Another good point about the prediction is that maybe is not the best, but it is prety interesting: makes a very good job for the 3rd month of the prediction, it would be actually better than any of the solutions proposed in the challenge in that regard.

In the following plot, the trend vs seasonaility components of the prediction are shown

prophet_plot_components(m, forecast)

The challenge does not say much about the product being sold, but this would point to a product that sales more in summer, with some smaller bumps in Christmas & Easter? -take a look to the scales of the y axis to realise that the seasonaility effect is weak anyway, 3 orders of magnitude smaller than the trend.

Now with cross-validation?

Actually the post could end in the last paragraphs. Mission accomplished: prophet certainly provides a very decent prediction with little effort. But inevitable one feels tempted to answer another question: can we beat BSTS in this case?

This is the model that results from a cross-validation fit, see the annex for details on how these numbers were deduced.

m2 <- prophet(weekly.seasonality=FALSE, changepoint.prior.scale=0.05, seasonality.prior.scale=1.0)
m2 <- add_seasonality(m2, name='yearly', period=365, fourier.order=3)
m2 <- fit.prophet(m2, sales4prophet)

future2 <- make_future_dataframe(m2, 3, 'month')
forecast2 <- predict(m2, future2)

plot(m2, forecast2)

The plot looks actually pretty closed to the madman model with defaults above. These are the last datapoints,

tail(forecast2[, c('ds', 'yhat')])

And the squared error became about 20% better, still 3rd place in the challenge, but pretty closed to the second solution (that got 7e11 squared error).

formatC(sum((c(81.8e6, 81.3e6, 80.5e6) - tail(forecast2, 3)["yhat"]) **2), format="e")

## [1] "7.8856e+11"

Seasonality is equally weak, and simpler since the fourier is order 3; only an increase of sales in summer is visible

prophet_plot_components(m2, forecast2)

So, does it worth it the effort? Well, 20% increase is not bad at all, and it wasn’t so difficult (see below). But anyway, as a baseline prediction, the 1st one would be good already.

Conclusion

Yes, prophet is a pretty good package for producing baseline predicions, as they clain in their webpage: accurate and fast, automatic & tunable. Might not be the winners of a contest, but still…

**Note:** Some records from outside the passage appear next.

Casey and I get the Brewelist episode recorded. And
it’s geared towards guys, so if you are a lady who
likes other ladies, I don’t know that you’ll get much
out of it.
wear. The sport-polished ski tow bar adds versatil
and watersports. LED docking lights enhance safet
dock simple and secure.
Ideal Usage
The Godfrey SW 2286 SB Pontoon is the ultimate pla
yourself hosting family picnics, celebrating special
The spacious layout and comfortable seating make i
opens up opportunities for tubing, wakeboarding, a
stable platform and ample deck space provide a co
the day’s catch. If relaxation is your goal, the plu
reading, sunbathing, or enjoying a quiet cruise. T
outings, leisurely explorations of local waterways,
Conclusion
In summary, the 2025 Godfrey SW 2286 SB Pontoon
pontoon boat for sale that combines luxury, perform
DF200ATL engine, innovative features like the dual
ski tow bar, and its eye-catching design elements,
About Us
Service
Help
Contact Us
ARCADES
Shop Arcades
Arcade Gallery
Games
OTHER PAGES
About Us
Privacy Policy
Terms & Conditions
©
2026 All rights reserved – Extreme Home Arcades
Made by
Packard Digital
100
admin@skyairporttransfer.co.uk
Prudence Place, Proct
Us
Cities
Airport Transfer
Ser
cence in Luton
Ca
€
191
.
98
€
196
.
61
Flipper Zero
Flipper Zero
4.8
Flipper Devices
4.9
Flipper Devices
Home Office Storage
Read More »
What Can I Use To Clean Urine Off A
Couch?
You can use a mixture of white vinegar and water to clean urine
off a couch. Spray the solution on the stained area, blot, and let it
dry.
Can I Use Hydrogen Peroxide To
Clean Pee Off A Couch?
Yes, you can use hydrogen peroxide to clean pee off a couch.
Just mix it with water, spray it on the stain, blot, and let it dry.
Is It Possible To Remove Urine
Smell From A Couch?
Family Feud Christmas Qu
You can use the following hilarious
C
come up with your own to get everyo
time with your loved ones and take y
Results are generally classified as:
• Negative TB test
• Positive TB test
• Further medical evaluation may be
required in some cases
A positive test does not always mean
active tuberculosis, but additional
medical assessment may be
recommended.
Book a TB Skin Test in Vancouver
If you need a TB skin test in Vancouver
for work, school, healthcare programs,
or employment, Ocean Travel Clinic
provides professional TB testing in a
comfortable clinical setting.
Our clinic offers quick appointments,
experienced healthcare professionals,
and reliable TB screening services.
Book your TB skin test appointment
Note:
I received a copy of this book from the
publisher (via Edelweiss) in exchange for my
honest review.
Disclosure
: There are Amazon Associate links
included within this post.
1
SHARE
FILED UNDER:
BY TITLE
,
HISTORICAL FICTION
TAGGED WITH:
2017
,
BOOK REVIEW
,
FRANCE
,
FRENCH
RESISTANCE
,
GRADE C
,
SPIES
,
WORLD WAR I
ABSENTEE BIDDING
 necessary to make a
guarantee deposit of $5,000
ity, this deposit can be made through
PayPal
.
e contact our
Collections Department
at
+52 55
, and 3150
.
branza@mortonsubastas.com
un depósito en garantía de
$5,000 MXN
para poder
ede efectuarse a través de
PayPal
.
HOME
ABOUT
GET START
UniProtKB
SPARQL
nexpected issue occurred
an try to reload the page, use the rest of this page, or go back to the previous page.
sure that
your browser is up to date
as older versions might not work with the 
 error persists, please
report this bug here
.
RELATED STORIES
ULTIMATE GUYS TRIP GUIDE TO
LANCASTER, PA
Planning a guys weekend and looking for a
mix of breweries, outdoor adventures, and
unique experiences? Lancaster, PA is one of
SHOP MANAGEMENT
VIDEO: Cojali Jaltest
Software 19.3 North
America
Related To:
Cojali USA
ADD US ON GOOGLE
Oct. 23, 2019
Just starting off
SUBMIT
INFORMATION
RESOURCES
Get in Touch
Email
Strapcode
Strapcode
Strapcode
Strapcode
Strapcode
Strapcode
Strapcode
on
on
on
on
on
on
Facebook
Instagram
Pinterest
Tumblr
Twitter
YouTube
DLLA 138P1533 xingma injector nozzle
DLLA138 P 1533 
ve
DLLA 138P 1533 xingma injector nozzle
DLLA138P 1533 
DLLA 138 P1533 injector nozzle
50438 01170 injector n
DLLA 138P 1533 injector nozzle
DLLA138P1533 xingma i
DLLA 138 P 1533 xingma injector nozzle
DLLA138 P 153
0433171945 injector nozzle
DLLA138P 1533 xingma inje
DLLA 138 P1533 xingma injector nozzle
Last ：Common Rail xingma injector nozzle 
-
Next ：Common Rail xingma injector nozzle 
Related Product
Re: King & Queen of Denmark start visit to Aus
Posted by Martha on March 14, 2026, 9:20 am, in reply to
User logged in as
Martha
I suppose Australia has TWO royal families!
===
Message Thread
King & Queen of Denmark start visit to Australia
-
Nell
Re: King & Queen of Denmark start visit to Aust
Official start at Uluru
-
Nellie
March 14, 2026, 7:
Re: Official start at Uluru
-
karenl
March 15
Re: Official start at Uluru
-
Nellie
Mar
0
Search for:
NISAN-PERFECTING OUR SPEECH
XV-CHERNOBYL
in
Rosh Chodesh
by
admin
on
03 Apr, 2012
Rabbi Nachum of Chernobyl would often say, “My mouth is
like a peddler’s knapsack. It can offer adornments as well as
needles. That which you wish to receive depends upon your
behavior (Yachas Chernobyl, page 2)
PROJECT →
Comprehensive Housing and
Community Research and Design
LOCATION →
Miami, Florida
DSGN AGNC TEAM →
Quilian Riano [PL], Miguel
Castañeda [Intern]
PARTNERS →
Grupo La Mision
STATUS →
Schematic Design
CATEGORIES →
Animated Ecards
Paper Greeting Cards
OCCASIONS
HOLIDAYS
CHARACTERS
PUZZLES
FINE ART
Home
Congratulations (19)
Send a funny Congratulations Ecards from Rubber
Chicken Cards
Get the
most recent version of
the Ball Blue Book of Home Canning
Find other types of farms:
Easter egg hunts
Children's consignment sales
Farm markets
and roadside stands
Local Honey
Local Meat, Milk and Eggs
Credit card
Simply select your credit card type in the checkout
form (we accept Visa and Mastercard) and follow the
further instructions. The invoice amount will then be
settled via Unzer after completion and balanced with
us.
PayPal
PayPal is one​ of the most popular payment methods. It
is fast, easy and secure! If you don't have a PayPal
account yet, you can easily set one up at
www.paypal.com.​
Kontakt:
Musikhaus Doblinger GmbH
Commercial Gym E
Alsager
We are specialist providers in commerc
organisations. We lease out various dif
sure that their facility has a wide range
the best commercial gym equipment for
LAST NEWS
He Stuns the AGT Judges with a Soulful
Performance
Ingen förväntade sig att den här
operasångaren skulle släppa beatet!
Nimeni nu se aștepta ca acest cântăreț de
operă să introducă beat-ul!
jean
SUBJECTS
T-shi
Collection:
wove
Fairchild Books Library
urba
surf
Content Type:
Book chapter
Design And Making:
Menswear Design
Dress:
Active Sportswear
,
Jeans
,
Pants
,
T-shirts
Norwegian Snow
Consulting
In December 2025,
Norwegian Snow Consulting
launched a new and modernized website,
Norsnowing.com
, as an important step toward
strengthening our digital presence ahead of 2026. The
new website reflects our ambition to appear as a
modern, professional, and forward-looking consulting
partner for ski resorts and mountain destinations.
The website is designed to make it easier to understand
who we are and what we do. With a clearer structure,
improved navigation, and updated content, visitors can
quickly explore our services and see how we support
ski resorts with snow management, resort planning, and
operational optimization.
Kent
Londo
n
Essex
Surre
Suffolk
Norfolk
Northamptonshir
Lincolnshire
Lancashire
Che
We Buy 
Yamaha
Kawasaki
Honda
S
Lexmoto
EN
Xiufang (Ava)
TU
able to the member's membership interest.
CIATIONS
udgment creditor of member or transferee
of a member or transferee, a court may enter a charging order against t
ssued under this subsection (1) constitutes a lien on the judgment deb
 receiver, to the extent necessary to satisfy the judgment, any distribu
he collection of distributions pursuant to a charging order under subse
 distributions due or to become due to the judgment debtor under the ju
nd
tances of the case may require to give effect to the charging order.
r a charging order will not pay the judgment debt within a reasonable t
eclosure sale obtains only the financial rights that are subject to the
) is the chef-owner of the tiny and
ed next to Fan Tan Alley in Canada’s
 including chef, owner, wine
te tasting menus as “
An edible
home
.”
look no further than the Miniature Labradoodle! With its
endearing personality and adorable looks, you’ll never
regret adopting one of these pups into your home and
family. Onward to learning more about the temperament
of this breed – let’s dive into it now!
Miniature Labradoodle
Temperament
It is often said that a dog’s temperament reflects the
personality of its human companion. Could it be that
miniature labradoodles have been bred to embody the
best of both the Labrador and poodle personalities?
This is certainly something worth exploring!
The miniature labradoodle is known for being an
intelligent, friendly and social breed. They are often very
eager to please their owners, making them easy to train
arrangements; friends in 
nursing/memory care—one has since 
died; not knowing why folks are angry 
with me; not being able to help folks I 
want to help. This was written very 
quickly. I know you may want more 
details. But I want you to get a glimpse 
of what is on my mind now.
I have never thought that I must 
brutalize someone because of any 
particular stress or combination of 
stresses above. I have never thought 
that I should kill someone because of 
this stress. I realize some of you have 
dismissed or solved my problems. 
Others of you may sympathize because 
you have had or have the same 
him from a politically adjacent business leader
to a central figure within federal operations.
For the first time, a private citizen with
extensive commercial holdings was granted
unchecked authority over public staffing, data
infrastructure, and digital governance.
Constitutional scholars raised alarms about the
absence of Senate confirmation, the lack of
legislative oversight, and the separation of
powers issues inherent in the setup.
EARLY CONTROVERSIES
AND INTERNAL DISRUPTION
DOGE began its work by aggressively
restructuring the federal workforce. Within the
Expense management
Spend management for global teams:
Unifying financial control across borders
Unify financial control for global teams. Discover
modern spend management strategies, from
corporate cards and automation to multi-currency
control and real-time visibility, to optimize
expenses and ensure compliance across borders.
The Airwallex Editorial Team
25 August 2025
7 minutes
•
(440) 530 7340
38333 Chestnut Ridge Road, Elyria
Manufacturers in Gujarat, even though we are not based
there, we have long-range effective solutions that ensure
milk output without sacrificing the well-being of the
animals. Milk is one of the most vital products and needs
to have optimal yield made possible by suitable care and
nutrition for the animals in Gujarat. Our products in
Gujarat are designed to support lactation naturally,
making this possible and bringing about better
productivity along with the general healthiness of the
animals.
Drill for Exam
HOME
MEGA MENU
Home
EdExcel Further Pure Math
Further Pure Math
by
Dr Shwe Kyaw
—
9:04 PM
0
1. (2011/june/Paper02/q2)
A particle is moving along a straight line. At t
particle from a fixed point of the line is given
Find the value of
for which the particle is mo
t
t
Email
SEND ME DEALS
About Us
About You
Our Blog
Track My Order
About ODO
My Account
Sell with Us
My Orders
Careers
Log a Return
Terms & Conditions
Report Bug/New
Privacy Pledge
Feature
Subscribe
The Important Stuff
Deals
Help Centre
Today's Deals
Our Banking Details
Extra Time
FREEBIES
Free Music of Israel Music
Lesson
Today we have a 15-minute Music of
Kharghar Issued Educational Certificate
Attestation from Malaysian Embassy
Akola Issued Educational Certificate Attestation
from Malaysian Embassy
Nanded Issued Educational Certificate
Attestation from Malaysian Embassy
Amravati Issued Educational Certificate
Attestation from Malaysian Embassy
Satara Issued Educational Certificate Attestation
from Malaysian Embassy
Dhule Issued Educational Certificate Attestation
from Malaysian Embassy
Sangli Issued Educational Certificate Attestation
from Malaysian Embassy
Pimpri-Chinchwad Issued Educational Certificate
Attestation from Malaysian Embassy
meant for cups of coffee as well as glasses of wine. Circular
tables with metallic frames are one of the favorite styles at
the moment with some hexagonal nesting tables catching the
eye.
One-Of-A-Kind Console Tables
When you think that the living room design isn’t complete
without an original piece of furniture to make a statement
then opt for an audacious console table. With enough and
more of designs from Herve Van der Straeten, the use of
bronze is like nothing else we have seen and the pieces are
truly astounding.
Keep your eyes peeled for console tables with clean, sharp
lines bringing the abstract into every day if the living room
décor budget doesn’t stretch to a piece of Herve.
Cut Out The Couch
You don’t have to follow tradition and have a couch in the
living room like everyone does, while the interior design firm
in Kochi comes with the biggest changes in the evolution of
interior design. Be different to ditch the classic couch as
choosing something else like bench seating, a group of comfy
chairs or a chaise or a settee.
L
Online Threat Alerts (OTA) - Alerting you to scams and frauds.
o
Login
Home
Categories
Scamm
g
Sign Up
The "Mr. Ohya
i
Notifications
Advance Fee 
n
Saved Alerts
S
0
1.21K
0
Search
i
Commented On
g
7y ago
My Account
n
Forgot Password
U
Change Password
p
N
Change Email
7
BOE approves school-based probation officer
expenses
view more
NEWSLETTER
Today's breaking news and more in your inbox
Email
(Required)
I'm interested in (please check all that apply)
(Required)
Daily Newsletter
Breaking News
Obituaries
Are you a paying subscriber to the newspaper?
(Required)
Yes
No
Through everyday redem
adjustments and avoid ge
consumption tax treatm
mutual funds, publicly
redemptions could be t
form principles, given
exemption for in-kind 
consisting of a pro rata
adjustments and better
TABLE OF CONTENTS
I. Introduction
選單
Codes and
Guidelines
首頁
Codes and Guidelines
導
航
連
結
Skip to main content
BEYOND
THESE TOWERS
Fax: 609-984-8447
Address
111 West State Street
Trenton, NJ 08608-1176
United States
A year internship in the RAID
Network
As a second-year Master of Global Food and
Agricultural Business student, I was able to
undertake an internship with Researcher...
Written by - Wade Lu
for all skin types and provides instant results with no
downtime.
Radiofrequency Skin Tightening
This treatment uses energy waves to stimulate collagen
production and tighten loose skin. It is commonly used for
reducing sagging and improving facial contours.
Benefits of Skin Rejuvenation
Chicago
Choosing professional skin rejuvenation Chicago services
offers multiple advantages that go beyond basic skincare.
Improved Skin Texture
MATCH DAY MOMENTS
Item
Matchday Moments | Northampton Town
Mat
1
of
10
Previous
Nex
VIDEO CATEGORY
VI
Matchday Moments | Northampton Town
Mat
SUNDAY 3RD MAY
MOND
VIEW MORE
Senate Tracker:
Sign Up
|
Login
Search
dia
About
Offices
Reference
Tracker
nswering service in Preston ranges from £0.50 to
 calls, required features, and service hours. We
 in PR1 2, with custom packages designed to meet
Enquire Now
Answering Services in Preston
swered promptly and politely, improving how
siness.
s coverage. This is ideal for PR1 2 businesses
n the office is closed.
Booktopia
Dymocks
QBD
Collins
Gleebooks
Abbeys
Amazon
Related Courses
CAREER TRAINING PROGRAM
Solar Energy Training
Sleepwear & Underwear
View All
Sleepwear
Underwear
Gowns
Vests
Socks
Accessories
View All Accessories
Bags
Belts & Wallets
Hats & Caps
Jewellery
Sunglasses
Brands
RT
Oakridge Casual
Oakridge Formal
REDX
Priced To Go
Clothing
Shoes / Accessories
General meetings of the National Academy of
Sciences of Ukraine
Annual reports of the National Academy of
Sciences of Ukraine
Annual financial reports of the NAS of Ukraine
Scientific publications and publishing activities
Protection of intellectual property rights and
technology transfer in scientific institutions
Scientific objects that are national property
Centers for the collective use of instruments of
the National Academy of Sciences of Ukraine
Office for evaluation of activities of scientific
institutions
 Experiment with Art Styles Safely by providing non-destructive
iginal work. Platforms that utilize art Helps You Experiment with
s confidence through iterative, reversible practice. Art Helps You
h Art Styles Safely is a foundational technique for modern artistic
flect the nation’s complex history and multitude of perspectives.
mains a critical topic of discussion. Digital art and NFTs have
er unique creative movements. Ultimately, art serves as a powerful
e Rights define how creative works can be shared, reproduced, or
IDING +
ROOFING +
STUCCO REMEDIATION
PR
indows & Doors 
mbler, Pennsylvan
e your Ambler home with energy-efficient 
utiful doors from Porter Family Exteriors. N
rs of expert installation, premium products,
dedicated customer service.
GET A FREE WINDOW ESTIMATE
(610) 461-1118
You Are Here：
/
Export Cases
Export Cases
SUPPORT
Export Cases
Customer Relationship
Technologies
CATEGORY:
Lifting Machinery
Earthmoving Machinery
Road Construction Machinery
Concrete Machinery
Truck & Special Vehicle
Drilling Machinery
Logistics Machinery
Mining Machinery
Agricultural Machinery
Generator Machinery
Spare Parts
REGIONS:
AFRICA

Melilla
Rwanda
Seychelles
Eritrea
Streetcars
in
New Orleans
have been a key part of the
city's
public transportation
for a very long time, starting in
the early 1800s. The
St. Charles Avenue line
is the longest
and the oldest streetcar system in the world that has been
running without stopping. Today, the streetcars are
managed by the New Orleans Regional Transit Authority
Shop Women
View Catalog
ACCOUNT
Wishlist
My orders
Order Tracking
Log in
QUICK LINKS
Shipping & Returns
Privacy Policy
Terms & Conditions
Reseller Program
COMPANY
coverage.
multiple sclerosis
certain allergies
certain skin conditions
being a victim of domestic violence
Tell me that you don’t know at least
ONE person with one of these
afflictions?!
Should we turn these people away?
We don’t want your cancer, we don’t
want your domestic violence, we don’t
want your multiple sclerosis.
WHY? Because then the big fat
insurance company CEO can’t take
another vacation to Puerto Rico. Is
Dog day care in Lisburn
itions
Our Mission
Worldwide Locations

Annex: how to fit the prior hyperparameters with cross-validation

First of all, note that it quite an exercise trying not to overfit the results - when you already know the solution, inevitably you overfit, even if it is subtly and slowly. But yes, the fact that the final result is good but not so amazing maybe gives a hint that I didn’t overfit so badly…

Second, Bayesian priors are not like hyperparameters; one has a prior opinion about priors and does not look for their values in a grid -one may fine-tune a prior opinion based on business knowledge. Anyhow, in this case the target series is quite an unknown, which justifies the use of a grid.

prophet provides a couple of functions that make everything easy: - cross_validation performs forward chaining over the series - performance_metrics calculates over the cross validation folds above

The following is a utility encapsulating a call to both, where model.function is parameter function that generates the model we’d like to fit.

prophet.cv.loop <- function(data_train,
                            initial,
                            period,
                            horizon,
                            units,
                            model.function) {
  model <- model.function(data_train)
  df.cv <- cross_validation(model, initial=initial, period=period, horizon=horizon, units=units)
  df.p <- performance_metrics(df.cv)
  return(df.p[nrow(df.p),]) # return last row
}

And the following runs the search: - The model has as parameters a changepoint.prior.scale, a seasonality.prior.scale and a fourier.order - Changepoint prior is kept to low values; high values would make the trend actually follow the series, giving a meaningless prediction (the default is 0.05) - Seasonality is clearly weak in this series, thus values are low (default is 10) - Fourier order is kept to a moderate value, to avoid getting a misterious wiggy output - 68 of the 80 months of training data are reserved for pure training - The horizon of the prediction is 3 months - Thus forward chaining generates 9 predictions, in the first one the training data is up to the 68th month, and the prediction is for 69, 70 and 71, and in the last one the training is up to the 77th month, and the predictions are 78, 79 and 80 - Careful since this takes quite a bit to run (it’s fast but a lot of simulations done, it takes maybe 10 minutes)

res_df1 <- c()
for (changepoint.prior.scale in c(0.025, 0.05, 0.075, 0.1)) {
  for (fourier.order in c(3, 4, 5, 7, 9)) {
    for (seasonality.prior.scale in c(0.1, 1, 10)) {
      res <- prophet.cv.loop(
        sales4prophet,
        initial = 68*(365/12),
        period = 365/12,
        horizon = 3*365/12,
        units = "days",
        model.function = function(data_train) {
          m <- prophet(weekly.seasonality=FALSE,
                        changepoint.prior.scale=changepoint.prior.scale, seasonality.prior.scale=seasonality.prior.scale)
          m <- add_seasonality(m, name='yearly', period=365, fourier.order=fourier.order)
          m <- fit.prophet(m, sales4prophet)
          return(m)
        }
      )
      res_row <- data.frame(changepoint.prior.scale = changepoint.prior.scale,
                            fourier.order = fourier.order,
                            seasonality.prior.scale = seasonality.prior.scale)
      res_row <- cbind(res_row, res)
      print(res_row)
      res_df1 <- rbind(res_df1, res_row)
    }
  }
}

And these are the best solutions ordered by mape:

head(res_df1[order(res_df1$mape, decreasing = FALSE), c('changepoint.prior.scale', 'fourier.order', 'seasonality.prior.scale', 'mape')],5)